But in a way, it's not really about computers at all. It's about people. After all, people created the Conficker malware, and people banded together to stop it. It wasn't a war in the sense of terse declarations from presidents and troops massing on borders. Governments and their agencies played little role in the conflict, mostly due to ignorance and indifference.
This was more like a little town in an old Western movie where the locals join together to stop a group of bank robbers. (Historical note: this actually happened in the Old West, and the townies often won.) In this case, though, the people involved were not only very smart, they were experts in their field. Inevitably, egos and agendas clashed.
Another human angle to this is the idea that millions of people use the Internet, but most of us have little idea how it works (especially some of our elected officials).

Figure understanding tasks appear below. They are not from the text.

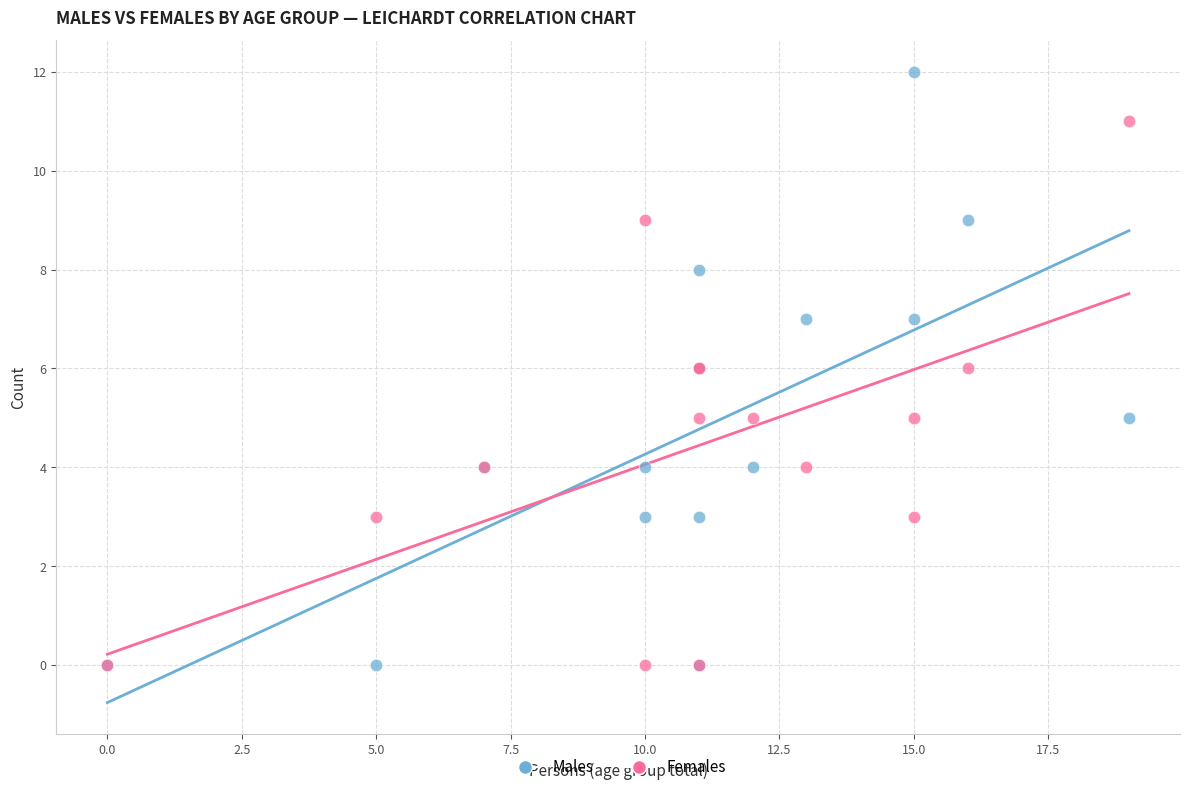

Which series reaches the maximum Y coordinate?

Males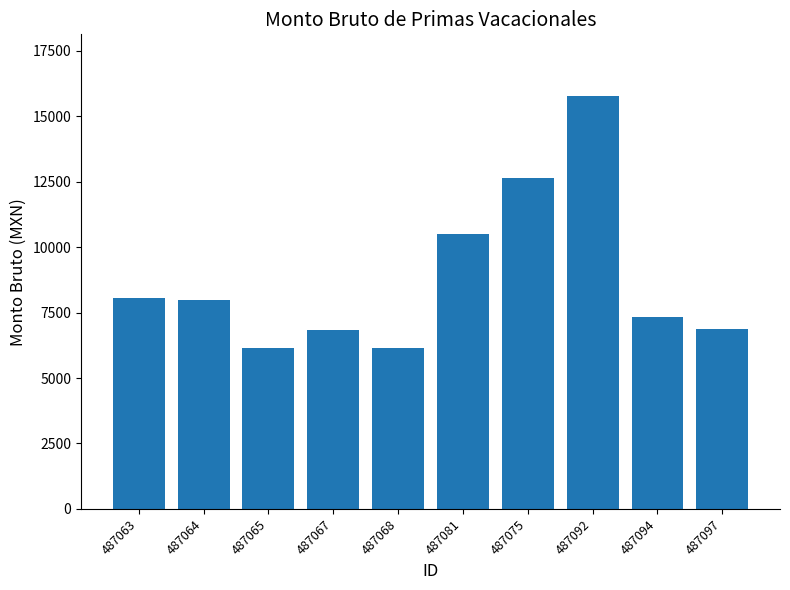

Which has a higher value, 487097 or 487081?

487081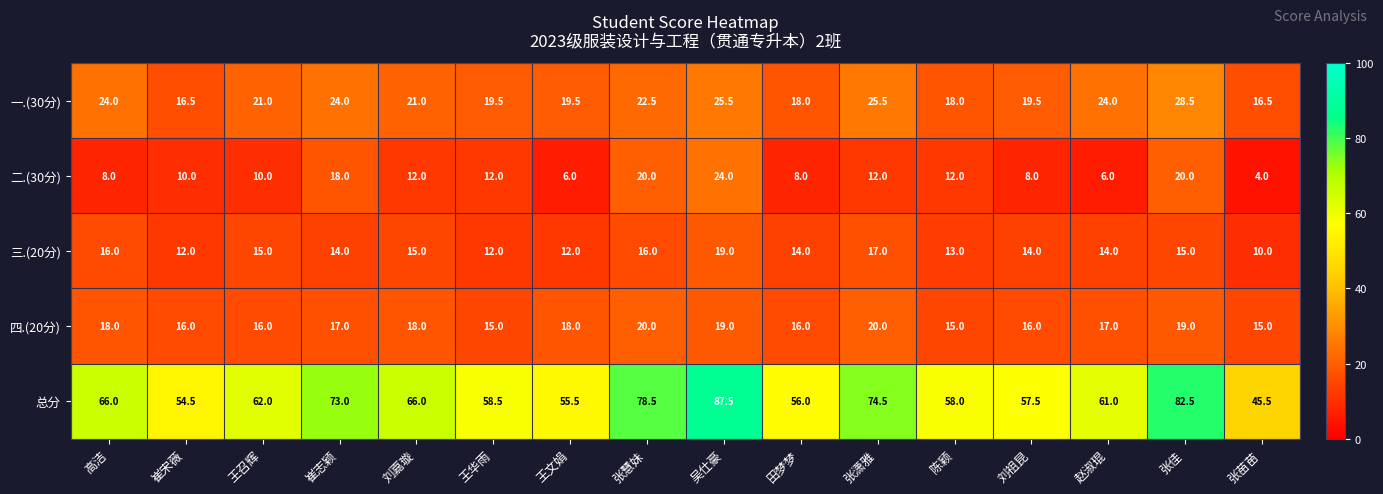

What is the sum of the 总分 values at 王文娟 and 陈颖?

113.5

Ask someone to explain how the vast 'network of networks' functions, and they'll wave their hands and try, but they won't make much sense.
Most people can't tell you what year they first used the Internet. It's such a part of our lives now that it's hard to separate it from the rest of history. Younger people will struggle with this question because they've always had the Internet, and have trouble imagining a world without it.
Bowden does a good job of humanizing the technical conflict between 'white hat' hackers and 'black hat' hackers. The explanations are sometimes long, but always helpful, and you don't need to be expert to enjoy the book.
A small side note: Writers try to find and fix all the editing errors in their books, but with hundreds of pages and thousands of words to search, it's a difficult task. I was surprised to see a half dozen simple editing errors, though, because publishers like Grove Atlantic are usually good at producing error-free books. (I know I've had errors in my own books, so I'm not throwing stones here.)
I read Mark Bowden's books because he picks interesting topics, and then finds the right people to tell him what happened. Worm follows that pattern, and I look forward to more like this.